10. The method according to claim 5 or 6, wherein, the carbide preparation further comprises: in step (3), a temperature change operation is also performed simultaneously, and the temperature is lowered at a temperature change rate of 0.2-5°C/min from temperature T ₁ or heating up to temperature T ₂ ;

Preferably, the temperature is lowered or raised to 300-400°C from the temperature T1 at _a temperature change rate of 0.2-2.5°C/min.

11. The method of claim 5 or 6, wherein, based on the total amount of the composition, comprising 60-85 wt% carrier and 15-40 wt% iron component;

The iron component contains 97-100 mol% of theta iron carbide and 0-3 mol% of Fe-containing impurities, based on the total amount of the iron component.

12. A supported theta iron carbide-containing composition prepared by the method of any one of claims 5-11.

13. A catalyst comprising the supported theta iron carbide-containing composition of any one of claims 1-4 and 12.
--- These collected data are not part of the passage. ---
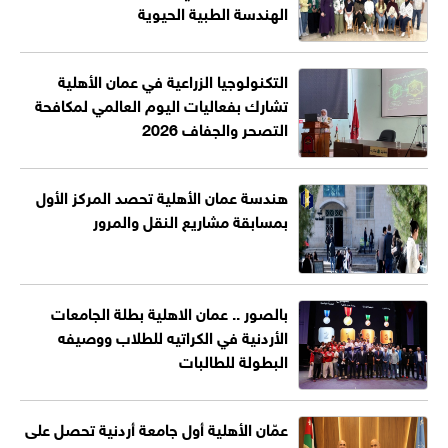
الهندسة الطبية الحيوية
التكنولوجيا الزراعية في عمان الأهلية
تشارك بفعاليات اليوم العالمي لمكافحة
التصحر والجفاف 2026
هندسة عمان الأهلية تحصد المركز الأول
بمسابقة مشاريع النقل والمرور
بالصور .. عمان الاهلية بطلة الجامعات
الأردنية في الكراتيه للطلاب ووصيفه
البطولة للطالبات
عمّان الأهلية أول جامعة أردنية تحصل على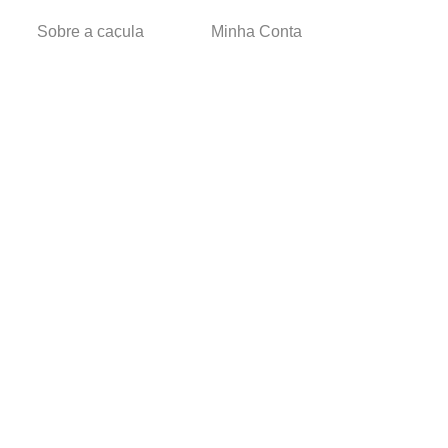
Sobre a caçula
Minha Conta
Lojas
Pedidos
Trabalhe Conosco
Verificada por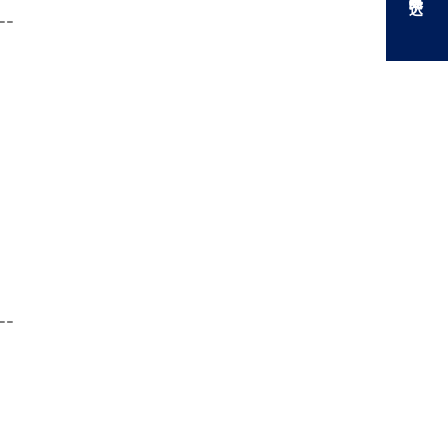
--
--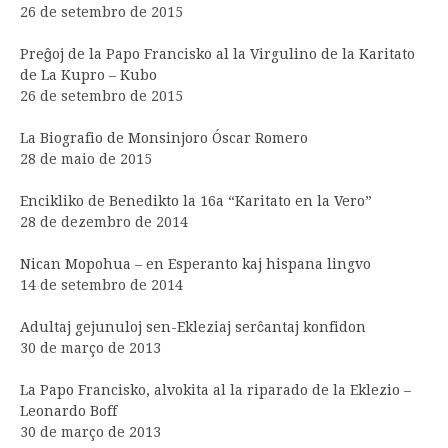
26 de setembro de 2015
Preĝoj de la Papo Francisko al la Virgulino de la Karitato
de La Kupro – Kubo
26 de setembro de 2015
La Biografio de Monsinjoro Óscar Romero
28 de maio de 2015
Encikliko de Benedikto la 16a “Karitato en la Vero”
28 de dezembro de 2014
Nican Mopohua – en Esperanto kaj hispana lingvo
14 de setembro de 2014
Adultaj gejunuloj sen-Ekleziaj serĉantaj konfidon
30 de março de 2013
La Papo Francisko, alvokita al la riparado de la Eklezio –
Leonardo Boff
30 de março de 2013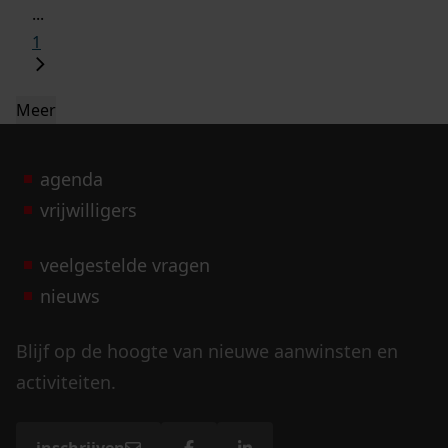
...
1
Meer
agenda
vrijwilligers
veelgestelde vragen
nieuws
Blijf op de hoogte van nieuwe aanwinsten en
activiteiten.
inschrijven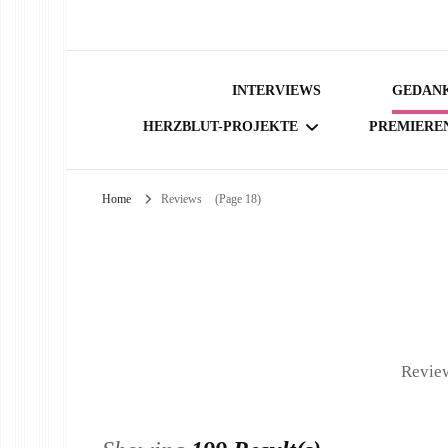
INTERVIEWS
GEDANK
HERZBLUT-PROJEKTE
PREMIERE
Home
Reviews
(Page 18)
BÜCHER
Review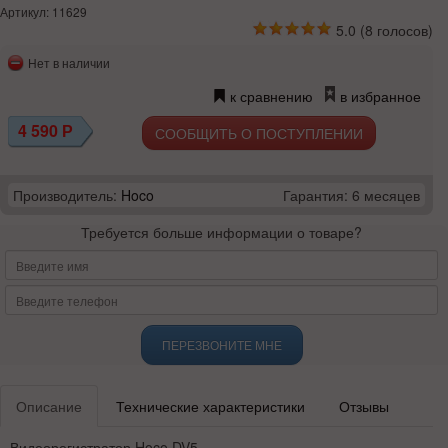
Артикул: 11629
5.0
(
8
голосов)
Нет в наличии
к сравнению
в избранное
4 590
Р
СООБЩИТЬ О ПОСТУПЛЕНИИ
Производитель:
Hoco
Гарантия: 6 месяцев
Требуется больше информации о товаре?
ПЕРЕЗВОНИТЕ МНЕ
Описание
Технические характеристики
Отзывы
Видеорегистратор Hoco DV5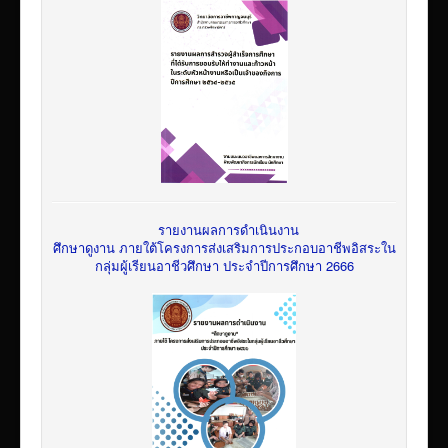
รายงานผลการดำเนินงาน
ศึกษาดูงาน ภายใต้โครงการส่งเสริมการประกอบอาชีพอิสระใน
กลุ่มผู้เรียนอาชีวศึกษา ประจำปีการศึกษา 2666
14. Use of the supported theta iron carbide-containing composition according to any one of claims 1-4 and 12 or the catalyst according to claim 13 in a Fischer-Tropsch synthesis reaction.

15. A supported theta iron carbide-containing composition according to any one of claims 1-4 and 12 or a catalyst according to claim 13, in a Fischer-Tropsch-based C, H fuel and/or Applications in chemical synthesis reactions.

16. A method for Fischer-Tropsch synthesis, comprising: under Fischer-Tropsch synthesis reaction conditions, combining synthesis gas with the supported θ iron carbide composition according to any one of claims 1-4 and 12 or claim 13 the catalyst contacts;

Preferably, the Fischer-Tropsch synthesis is carried out in a high temperature and high pressure continuous reactor.

17. A method for Fischer-Tropsch synthesis, comprising: contacting a synthesis gas with a Fischer-Tropsch catalyst under Fischer-Tropsch synthesis reaction conditions, wherein the Fischer-Tropsch catalyst comprises a Mn component and any of claims 1-4 and 12 One of the supported theta iron carbide-containing compositions.